Les débats avec sa mère vinrent encore aigrir son humeur. Il en reporta la responsabilité sur Honorine, qui en était la cause indirecte; mais l’excès même de cette injustice devint, pour la jeune femme, un motif de soulagement. Accablée par tant de coups, elle tomba dans un abattement qui ôta à de Luxeuil jusqu’au désir de la tourmenter: l’insensibilité de la victime rendit son indifférence au bourreau. Il reprit sa vie dissipée, laissant à Honorine la liberté de sa tristesse.
La jeune femme en prit possession et s’y arrangea. Dans la jeunesse, les douleurs mêmes ont leur enivrement. Tel est alors le besoin d’agitation de notre âme que nous aimons mieux la sentir dans la lutte que dans l’immobilité; il semble que le malheur nous relève; nous nous trouvons honorés de souffrir comme ces enfants qui montrent orgueilleusement une blessure en disant:
—Maintenant, nous sommes des hommes!
Condamnée à l’abandon, Honorine accepta sa destinée avec une espèce de fierté valeureuse. Loin de chercher à éconduire sa douleur, elle lui donna place près d’elle et en fit comme l’ombre de son âme. Uniquement occupée de ce qui pouvait l’entretenir, elle promenait perpétuellement sa pensée au milieu des espérances mortes du passé ou des prévisions menaçantes de l’avenir. Elle espérait peut-être que cet acharnement implacable contre elle-même rendrait la lutte moins longue; car dans toute épreuve, la mort est le premier espoir de cet âge; mais, comme pour se jouer de cette illusion, la vie semblait s’épanouir en elle chaque jour plus invincible. Enveloppées de leur nuage de tristesse, sa force et sa beauté grandissaient comme ces plantes qui fleurissent sous l’orage. L’âme avait beau s’abreuver de désespoir, le corps échappait à ces influences mortelles et puisait la santé aux sources empoisonnées qui devaient lui donner la mort.

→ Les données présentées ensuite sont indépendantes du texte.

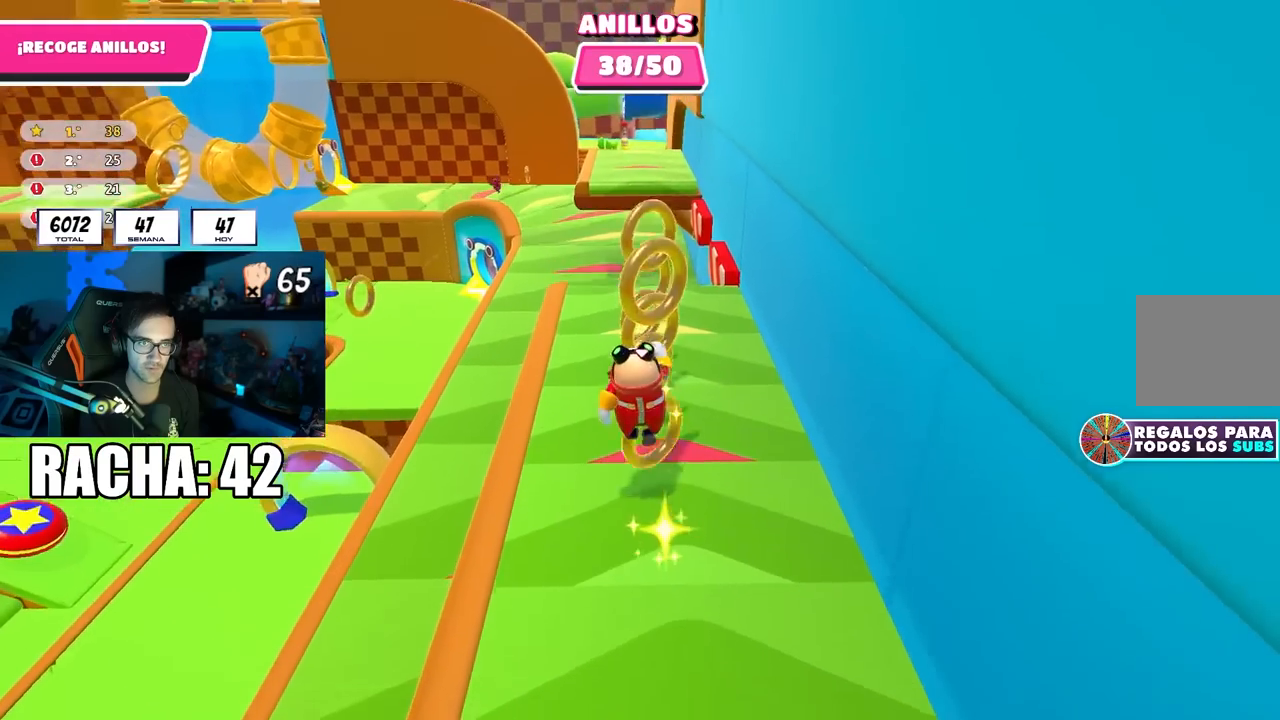
{"buttons": [], "left_stick": "down-right", "right_stick": "down", "events": [[167, "CROSS", "up"], [317, "left_stick", "right"], [400, "left_stick", "down-right"], [400, "right_stick", "down"]]}
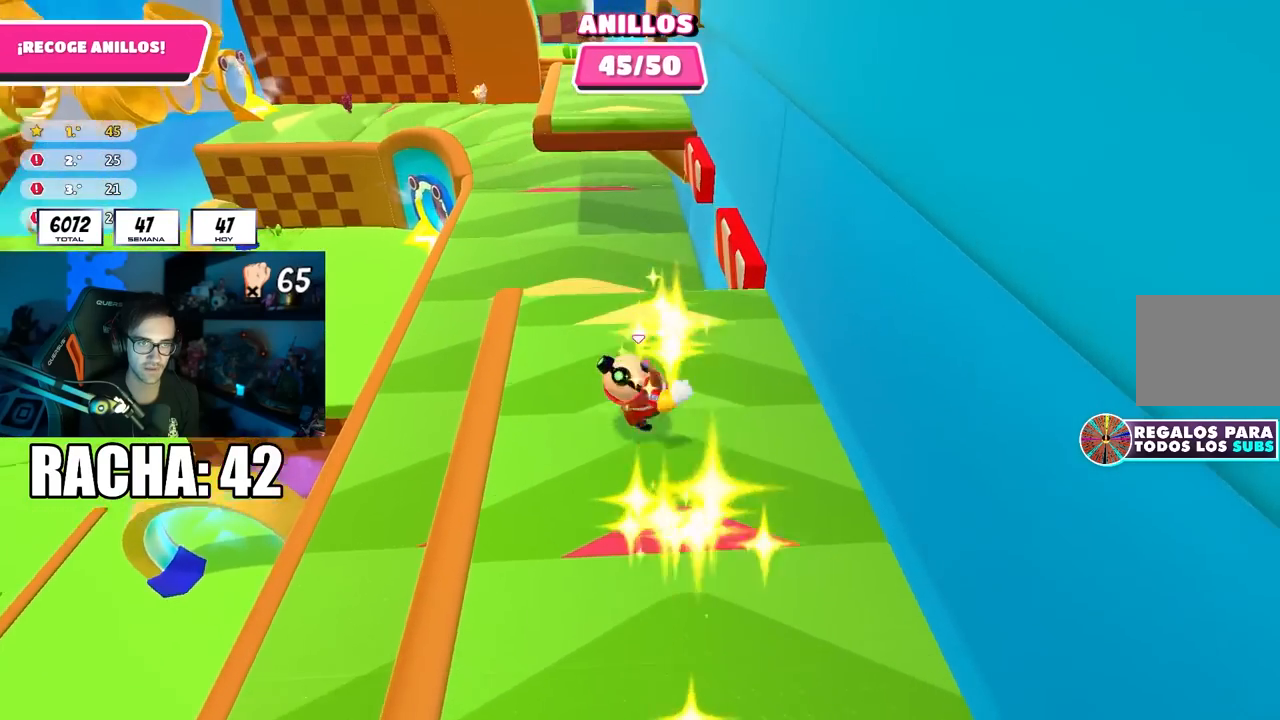
{"buttons": [], "left_stick": "down-right", "right_stick": "center", "events": [[50, "right_stick", "center"], [67, "left_stick", "right"], [183, "CROSS", "down"], [333, "CROSS", "up"], [417, "left_stick", "down-right"]]}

Nous avons déjà dit avec quelle impatience Honorine attendait la visite de Marc. Son œil consultait, à chaque instant, l’aiguille de la pendule, et son oreille quêtait le moindre bruit de pas; enfin, quelques minutes avant l’heure indiquée, on vint lui annoncer le commis en parfumerie.
Elle ordonna de le faire entrer et fit signe au valet de se retirer.
A peine avait-il disparu que la jeune femme se leva, courut fermer une seconde porte qui ouvrait sur le salon, puis se retournant:
—Enfin, je vous revois, dit-elle d’un accent rapide et contenu. Qu’êtes-vous devenu depuis trois mois, mon Dieu! Vous êtes pâle... Vous semblez avoir souffert? Que s’est-il donc passé, et pourquoi m’avoir abandonnée?
Pour toute réponse, Marc entr’ouvrit ses vêtements et montra sa poitrine que sillonnait une plaie à peine fermée.
Honorine étendit les deux mains en avant avec un cri d’horreur.